#### RECORDED INFORMATION
____________________

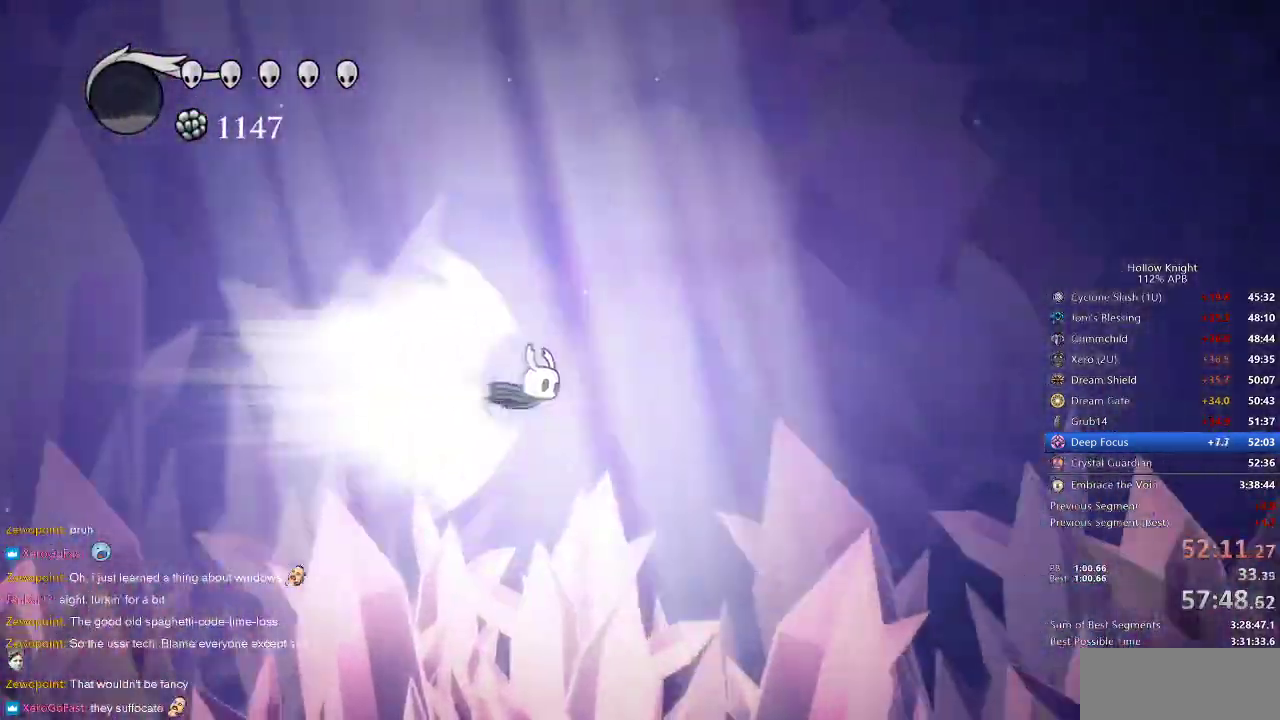
{"keys": ["right"], "events": []}
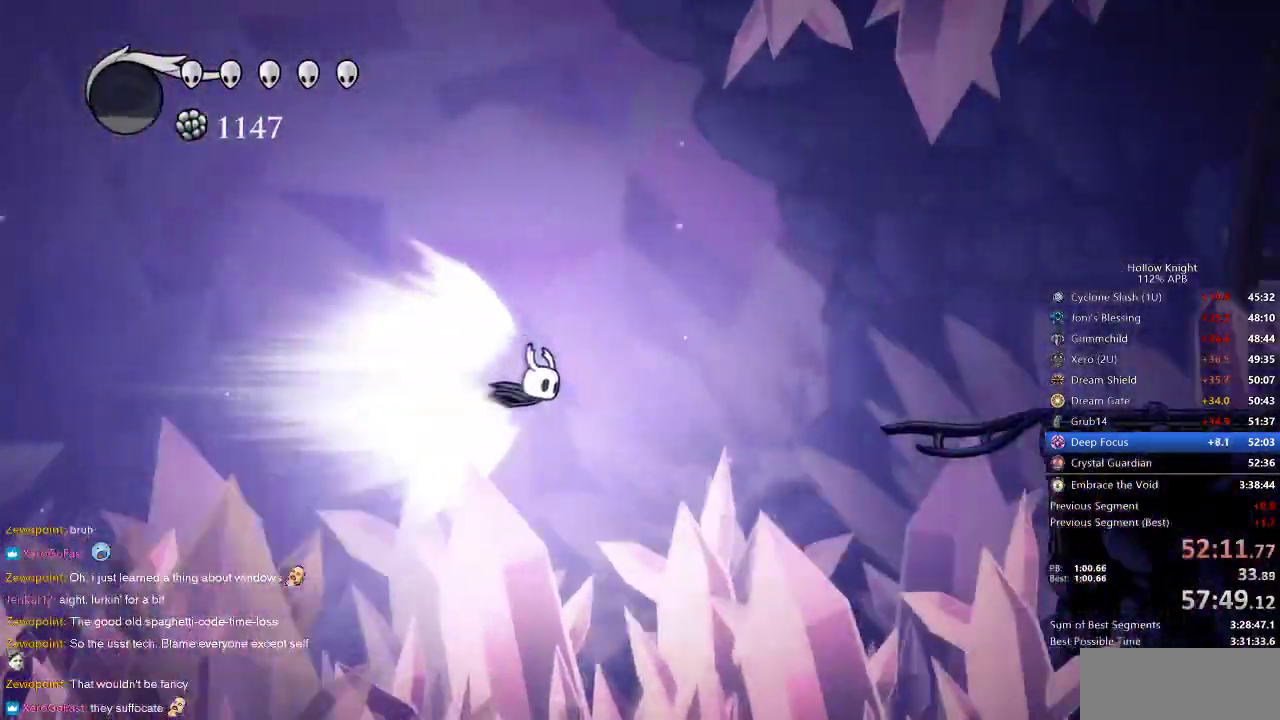
{"keys": ["right"], "events": []}
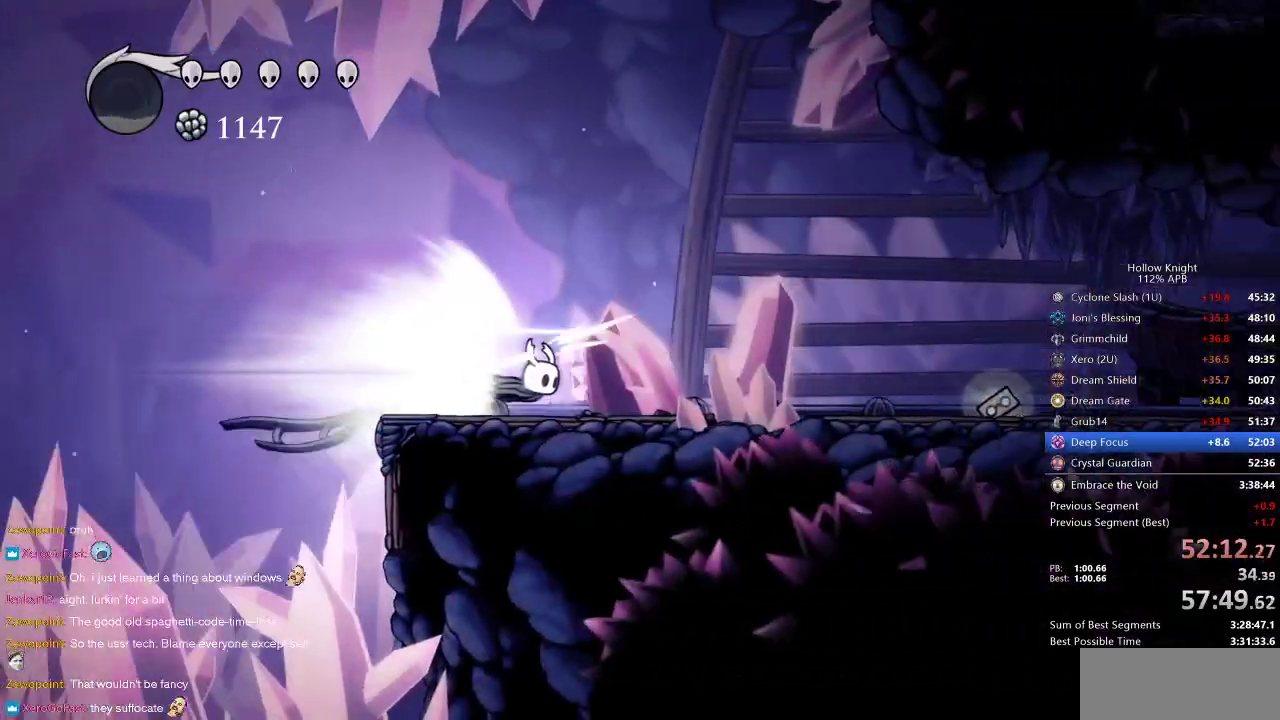
{"keys": ["right"], "events": []}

____________________

#### ASSIGNMENT
Your copy should match the material above exactly, minus its pictures.

#### TASK SOLUTION
{"keys": ["right"], "events": []}
{"keys": ["right"], "events": []}
{"keys": ["right"], "events": []}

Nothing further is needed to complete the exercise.